Mt. Baldy is over 190-feet high and is one tough climb. The slippery, deep sand makes for a strenuous hike. This sand dune is tall enough it provides a take-off point for hand-gliders in summer. It’s during the evening hours however, that the sweaty, muscle trembling climb was worth the effort. The view from the top of this beautiful sand dune is nothing short of spectacular. The twinkling skyline of downtown Chicago appears over the horizon like a mythical oz, and the blue of Lake Michigan takes on an endless vista of white and gray waves.
Indian Dunes National Lakeshore has 14-miles of hiking trails, covers roughly 15,000 acres of shoreline, plus 15-miles of white sandy beach. Several hiking trails lead you into an area of ancient bogs. I think this may be the only place in the U.S. where you can play in sand dunes, swim in a Great Lake, and hike along a bog!
Thousands of native plants cover the park, many found only in the Indiana bogs, marshes, and grassy slopes of the dunes. According to the park brochure, the Indiana Dunes National Lakeshore is home to “the only remaining wild stand of Northern White Cedar in Indiana”. The cedar grove is definitely worth the hike. Take plenty of water, sunscreen, and a trail map. Check in at the park office for details, as a few trails weren’t well marked when I visited last.

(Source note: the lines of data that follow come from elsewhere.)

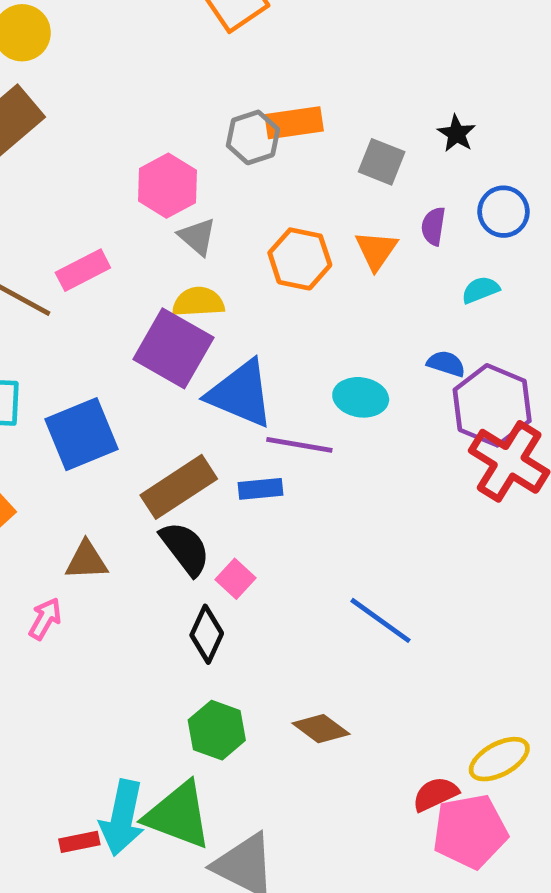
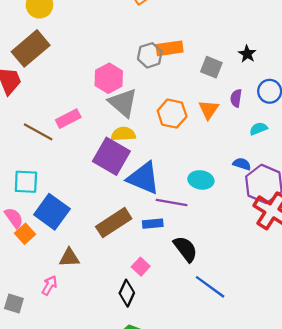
gray triangle: (197, 237) -> (123, 103), size x1.6
blue square: (81, 434) -> (52, 212), moved, turned -32
black semicircle: (185, 548) -> (185, 249), moved

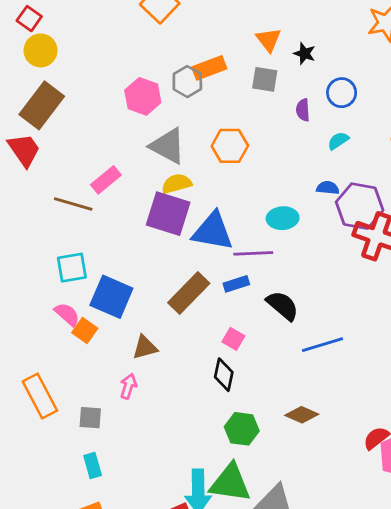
pink hexagon: (109, 78) -> (143, 96), moved
orange triangle: (209, 110) -> (269, 40), moved
blue line: (210, 287) -> (322, 345), turned -40

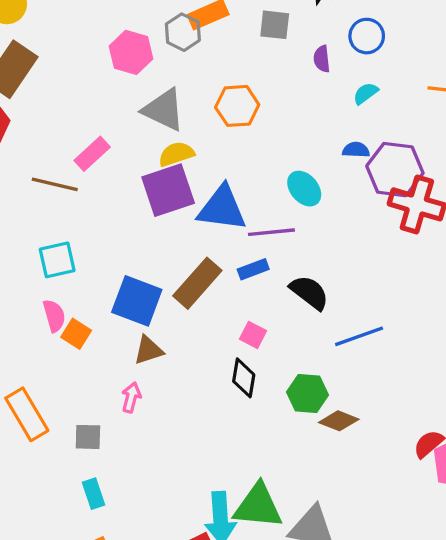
purple square: (168, 214) -> (168, 190), turned -33
cyan ellipse: (283, 218) -> (304, 189), turned 56
blue square: (111, 297) -> (137, 301), moved
pink semicircle: (67, 314) -> (54, 316), turned 36
green hexagon: (242, 429) -> (307, 394), moved

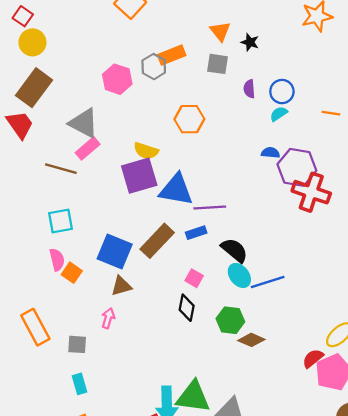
blue circle: (367, 36) -> (282, 92), moved
gray triangle: (164, 110) -> (84, 123), moved
yellow semicircle: (176, 154) -> (146, 151), turned -145
cyan ellipse: (304, 189) -> (239, 275), moved

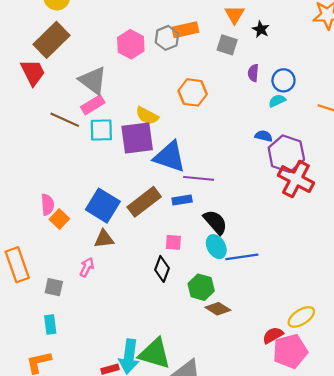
cyan square: (61, 221) -> (101, 130), moved
pink square: (194, 278) -> (173, 242), turned -35

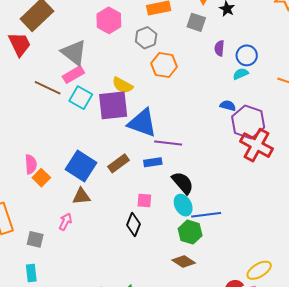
gray hexagon: (167, 38) -> (146, 38), moved
cyan square: (101, 130) -> (81, 98), turned 30
brown rectangle: (144, 202) -> (118, 163), size x0.7
green hexagon: (201, 287) -> (190, 232), moved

There is a sweet little campground in the park with pull-through sites for RVer’s, pads for tenters, and hot showers. The park is open all year, but the campground is open only from April – Oct. The park does charge an entrance fee, and a camping fee.
Set aside a few days to explore this park. While it’s stunning beach and softly moving sand dunes steal the show, it has much more to offer.